This is partly why I love the approach to credit that PayPal have taken. I don’t necessarily view these products as different solutions for different people, but rather as different tools for different jobs.
Each has values and drawbacks over the other in some situations. PayPal provides both and more, integrated into the checkout flow, where this admin, if any exist, ought to be done!
sidetrack
Monzo. In the chase thread we discovered recently how Chase take advantage of the 3DS process to provide some useful utility to customers: Change which account you spend from, shows you if the account has enough money and a prompt to transfer it if you don’t. Things you can do before confirming the transaction.
Flex would love to have this sort of functionality. It doesn’t have the advantage of plugging directly into the checkout process, but it can bridge that gap by bringing some of that into the 3DS process. Give me my plan options there before I authenticate the transaction, for instance.
end sidetrack
back to my point. PayPal Credit is both part credit card and part BNPL product, and you can choose how you want to use it. my hope, and expectation to an extent, is that Monzo Flex will evolve in its use cases and become more similar to what PayPal credit offer, with the advantage of having a card. Options. Flex at its heart, is a software solution to the problem of credit. And like all software, it can be updated and improved, and I suspect Flex will be. This is just version 1, and for the niche version 1 fills, it fills it very well. I very much hope future versions evolve to offer more tools for more jobs.
Down the road, I’d like to see flex default to behaving like your typical credit card, with an option to choose instalments later, similar to how you can Flex any debit card transaction from the past two weeks. Throw in interest free periods as standard for the initial few months of a purchase, and they’d be onto a winner I reckon.
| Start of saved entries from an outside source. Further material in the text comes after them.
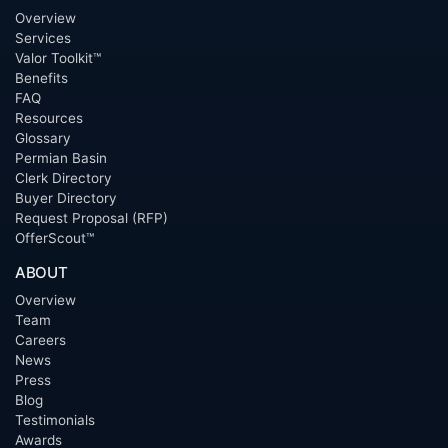
Overview
Services
Valor Toolkit™
Benefits
FAQ
Resources
Glossary
Permian Basin
Clerk Directory
Buyer Directory
Request Proposal (RFP)
OfferScout™
ABOUT
Overview
Team
Careers
News
Press
Blog
Testimonials
Awards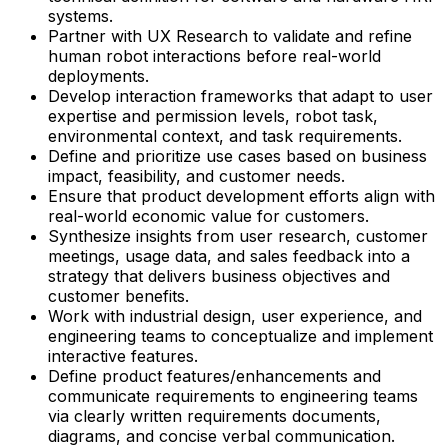
systems.
Partner with UX Research to validate and refine
human robot interactions before real-world
deployments.
Develop interaction frameworks that adapt to user
expertise and permission levels, robot task,
environmental context, and task requirements.
Define and prioritize use cases based on business
impact, feasibility, and customer needs.
Ensure that product development efforts align with
real-world economic value for customers.
Synthesize insights from user research, customer
meetings, usage data, and sales feedback into a
strategy that delivers business objectives and
customer benefits.
Work with industrial design, user experience, and
engineering teams to conceptualize and implement
interactive features.
Define product features/enhancements and
communicate requirements to engineering teams
via clearly written requirements documents,
diagrams, and concise verbal communication.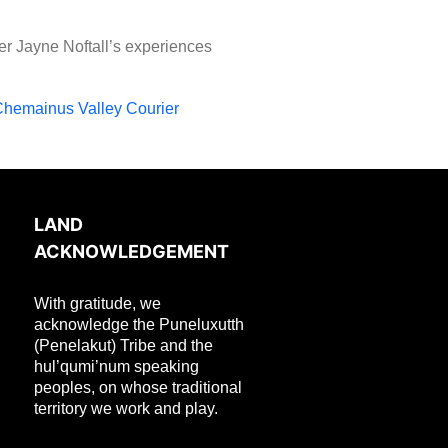
er Jayne Noftall’s experiences
Chemainus Valley Courier
LAND
ACKNOWLEDGEMENT
With gratitude, we
acknowledge the Puneluxutth
(Penelakut) Tribe and the
hul’qumi’num speaking
peoples, on whose traditional
territory we work and play.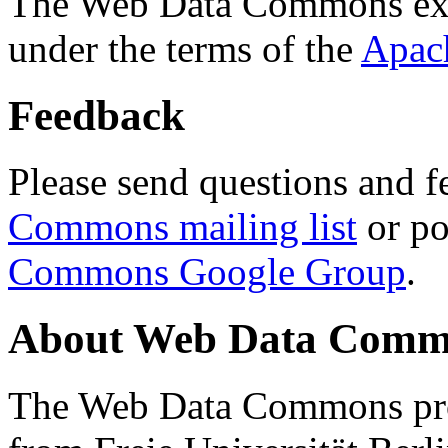
The Web Data Commons ext
under the terms of the
Apac
Feedback
Please send questions and f
Commons mailing list
or po
Commons Google Group
.
About Web Data Commo
The Web Data Commons proj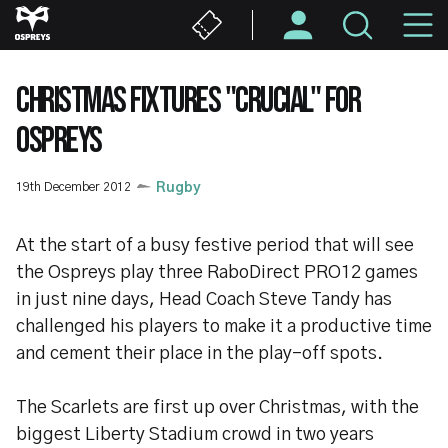
Skip
M
to
main
N
content
CHRISTMAS FIXTURES "CRUCIAL" FOR
OSPREYS
19th December 2012
Rugby
At the start of a busy festive period that will see
the Ospreys play three RaboDirect PRO12 games
in just nine days, Head Coach Steve Tandy has
challenged his players to make it a productive time
and cement their place in the play-off spots.
The Scarlets are first up over Christmas, with the
biggest Liberty Stadium crowd in two years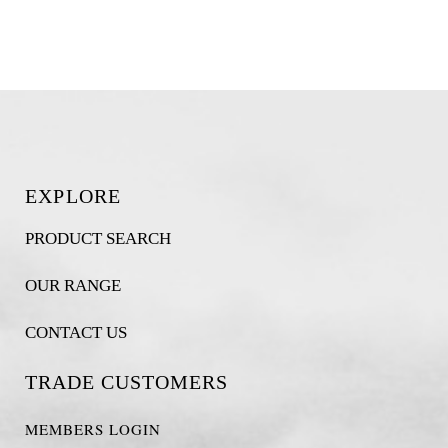
EXPLORE
PRODUCT SEARCH
OUR RANGE
CONTACT US
TRADE CUSTOMERS
MEMBERS LOGIN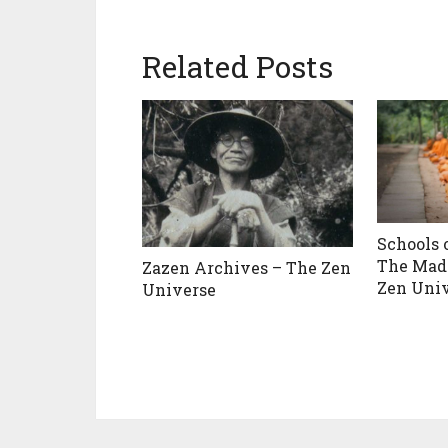
Related Posts
Schools 
The Mad
Zazen Archives – The Zen
Zen Uni
Universe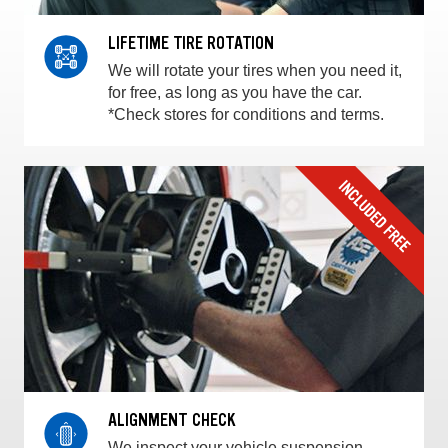
LIFETIME TIRE ROTATION
We will rotate your tires when you need it,
for free, as long as you have the car.
*Check stores for conditions and terms.
ALIGNMENT CHECK
We inspect your vehicle suspension,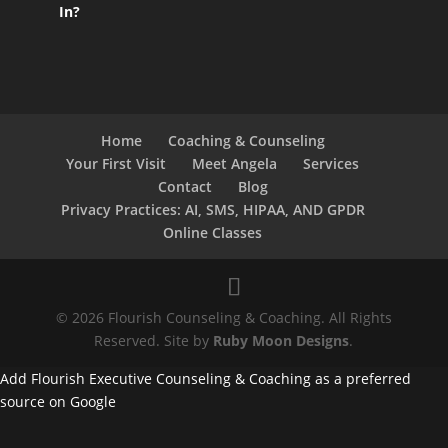
In?
Home
Coaching & Counseling
Your First Visit
Meet Angela
Services
Contact
Blog
Privacy Practices: AI, SMS, HIPAA, AND GPDR
Online Classes
© 2026 Flourish Counseling & Coaching. All Rights
Reserved. Site by
Ruby Moon Designs
.
Add Flourish Executive Counseling & Coaching as a preferred
source on Google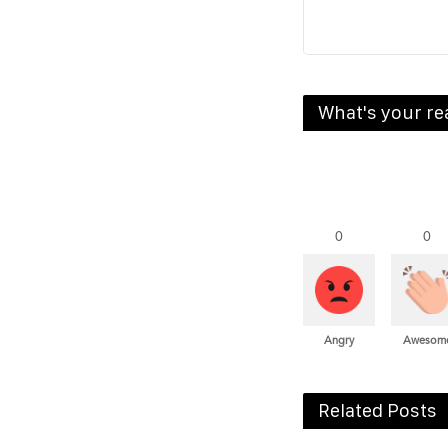
What's your re
0
0
Angry
Awesom
Related Posts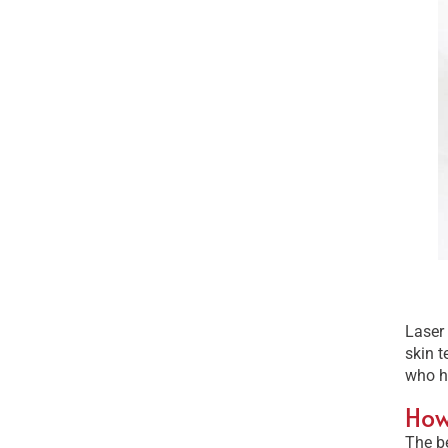
Laser 
skin t
who h
How
The be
PayPal credit is very nearly the perfect solution to credit in my view. It just lacks a card, customer support, and a proper disputes processes. Trying to raise a section 75 claim with them is nigh impossible, and can only be done via snail mail in the uk.
I’m still playing with Flex and getting as much use out of it as I can, by using it the way it’s intended, and I think I’m arriving at the same conclusion. It’s just BNPL with a card, and that’s just not how I like to do things in the vast majority of scenarios. The cool thing for me, which I think has the most utility is being able to go back in time and shift stuff to credit. Just a shame that loses out on section 75.